Regarding eggs: colubrid eggs can experience quite wide temp differences and be fine. Done this too many times to say otherwise. If you keep them between 75 and 85, that is great. They can handle lower and higher than that too for limited time easily.

Back to my favorite subject..
Insulated cages always make for better temp control. That was a good point by LarryS. This is true with any temperature controller that uses feedback (a probe).

What controllers cannot do is be perfect in every circumstance when the physics just isn't there to make it possible, as others have mentioned. For example, if I have a 4 watt bulb in a 20 gal screen top glass tank, even the best controller in the world couldn't maintain 85 deg if the ambient room temp is cool and the probe is well away from the bulb.

Similarly, if I have a 150 watt bulb in a 5 1/2 gallon tank and the probe is right near the bulb, it would be very difficult to maintain a perfect 80 deg without swing. Heater in that case is sized way too large and the probe can't even respond that fast as the bulb heats up.

Which brings up a point: the probe can only react so fast to temperature changes, especially these rubber or vinyl coated probes often used by herp temp controllers.

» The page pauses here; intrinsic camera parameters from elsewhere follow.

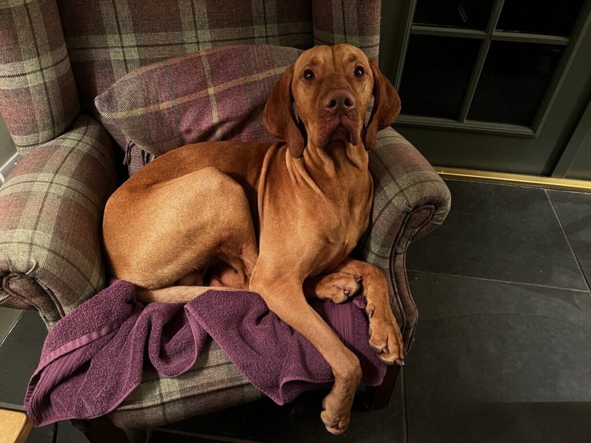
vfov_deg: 53.1
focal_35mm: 26
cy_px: 222
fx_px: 444
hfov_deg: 67.3
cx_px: 296
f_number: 1.5
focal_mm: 5.7
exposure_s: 1/25
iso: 500
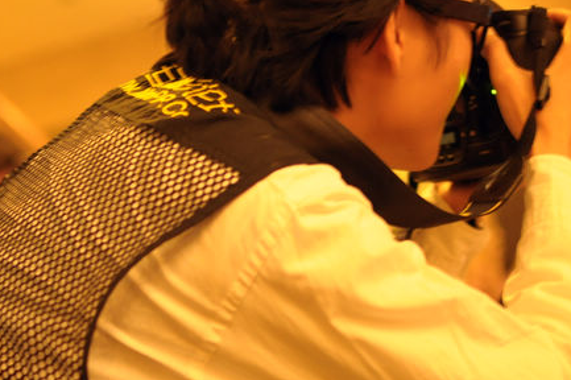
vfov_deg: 14.1
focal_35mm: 97
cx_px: 247
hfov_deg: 21.0
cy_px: 123
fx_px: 1536
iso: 800
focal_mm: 35
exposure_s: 1/4
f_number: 2
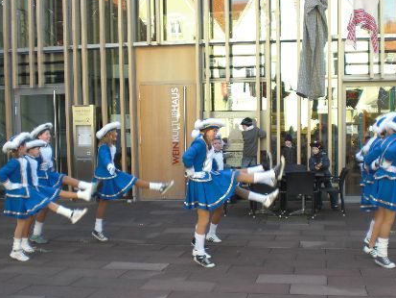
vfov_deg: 29.6
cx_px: 216
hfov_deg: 38.9
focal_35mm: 49
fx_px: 561
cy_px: 186
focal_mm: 6.3
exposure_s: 1/100
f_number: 3.1
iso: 64
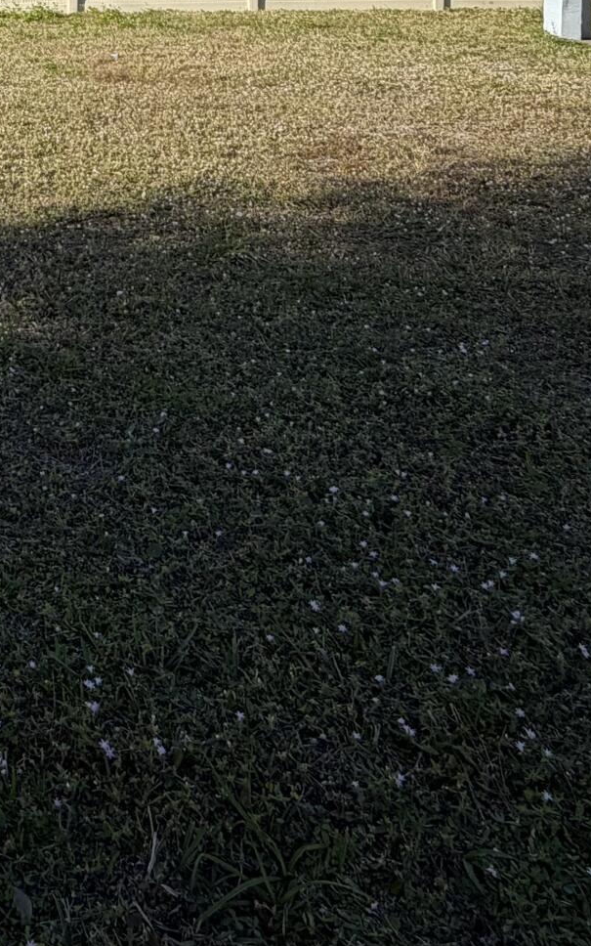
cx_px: -120
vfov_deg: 37.5
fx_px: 1185
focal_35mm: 46
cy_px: -55
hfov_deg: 25.2
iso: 25
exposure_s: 1/770
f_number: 2.2
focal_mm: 2.22
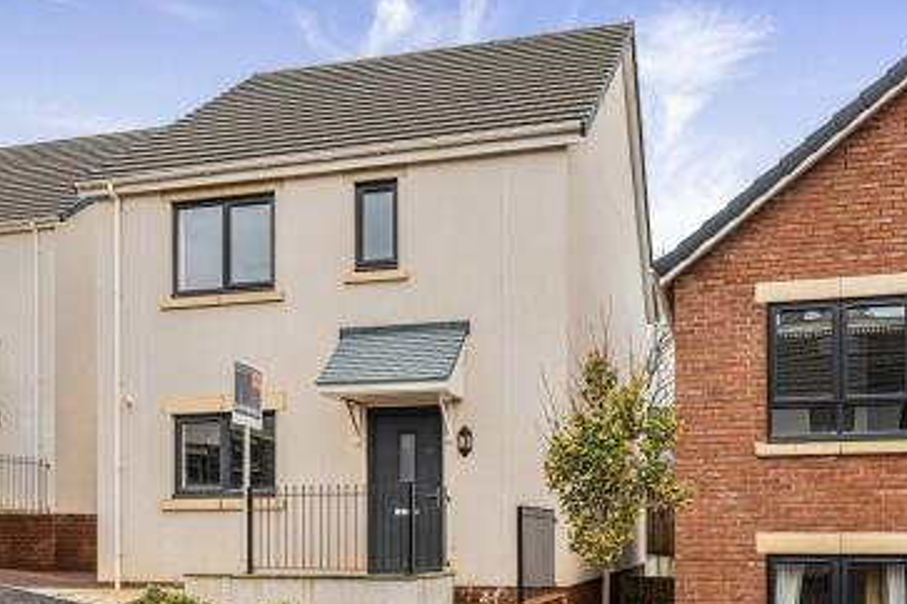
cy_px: 331
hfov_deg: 50.7
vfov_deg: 35.0
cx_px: 432
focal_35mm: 38
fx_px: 957
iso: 200
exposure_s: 1/60
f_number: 8
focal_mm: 29
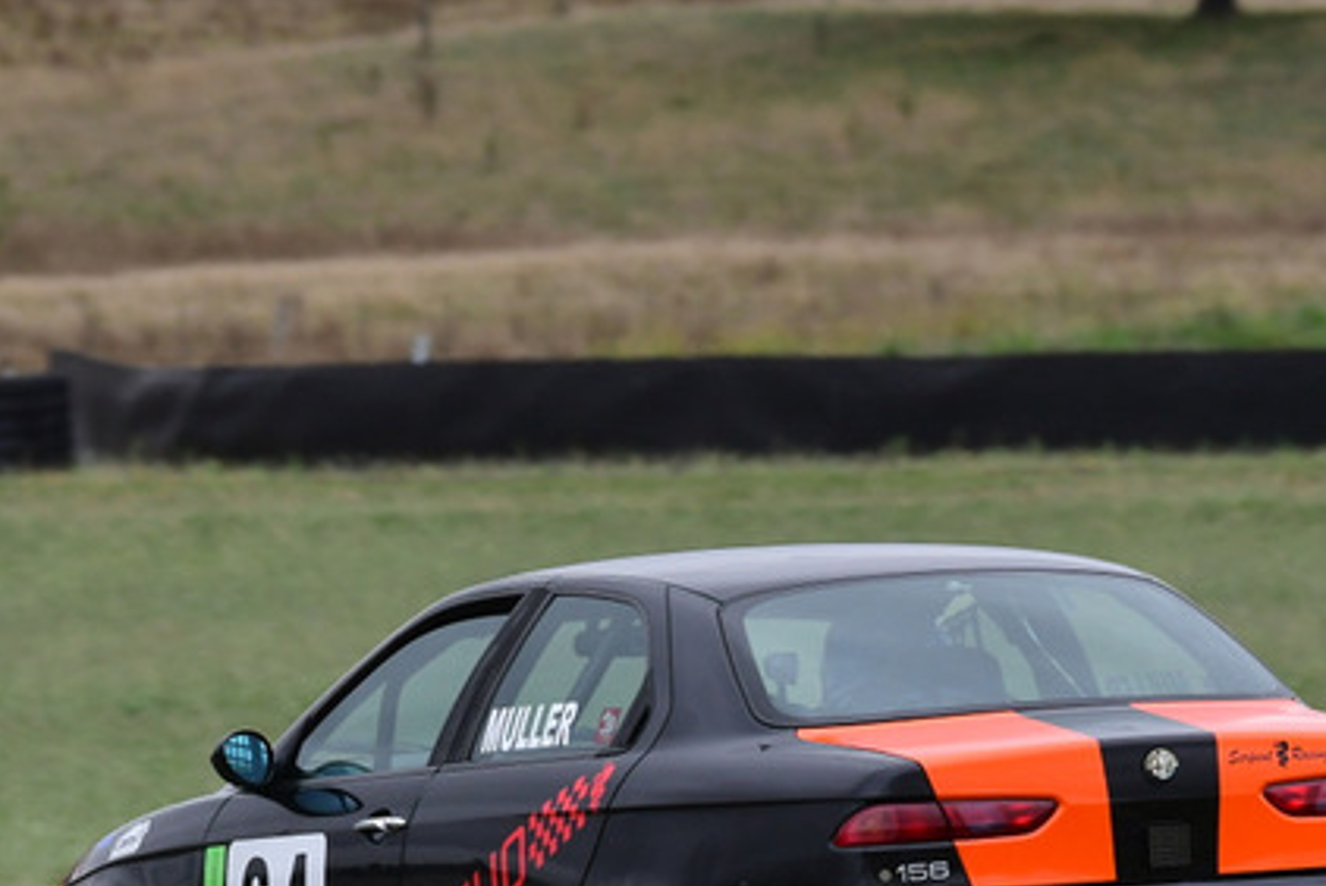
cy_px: 757
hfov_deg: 2.1
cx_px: 248
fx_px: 35604
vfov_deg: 1.4
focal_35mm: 966
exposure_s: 1/640
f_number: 10
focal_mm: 340
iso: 640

If my cage goes from 80 to 100 deg in 15 seconds, the probe may only show 85 or so at 15 seconds. It takes time. So probe placement must be where the eggs are, not by the heater. Again, just giving theory, not saying you are doing one thing or another. This scenario can account for why a desired temp is actually higher than the setpoint.

Even with proportional controllers, one needs to size the heater to a reasonable level for the intended results. The proportional controller is always trying to find the "sweet spot" where the power to the heater is just right to hold temperature. There is a range where that sweet spot functionality works. Outside that range, the proportional acts more like an ON/OFF. So if for example a heater was sized much too small or much too large, or the ambient air temp is far too warm or far too cool for the intended results, the proportional controller is really just an ON/OFF controller as far as results are concerned. Not saying this is true for you (I'm sure it isn't in a house), but if it was, then the proportional controller will not hold a tight temperature.

So to sum it up, good insulation, proper probe placement coupled with a heater that is not too large or too small for the intended results will result in very good control when using a proportional controller.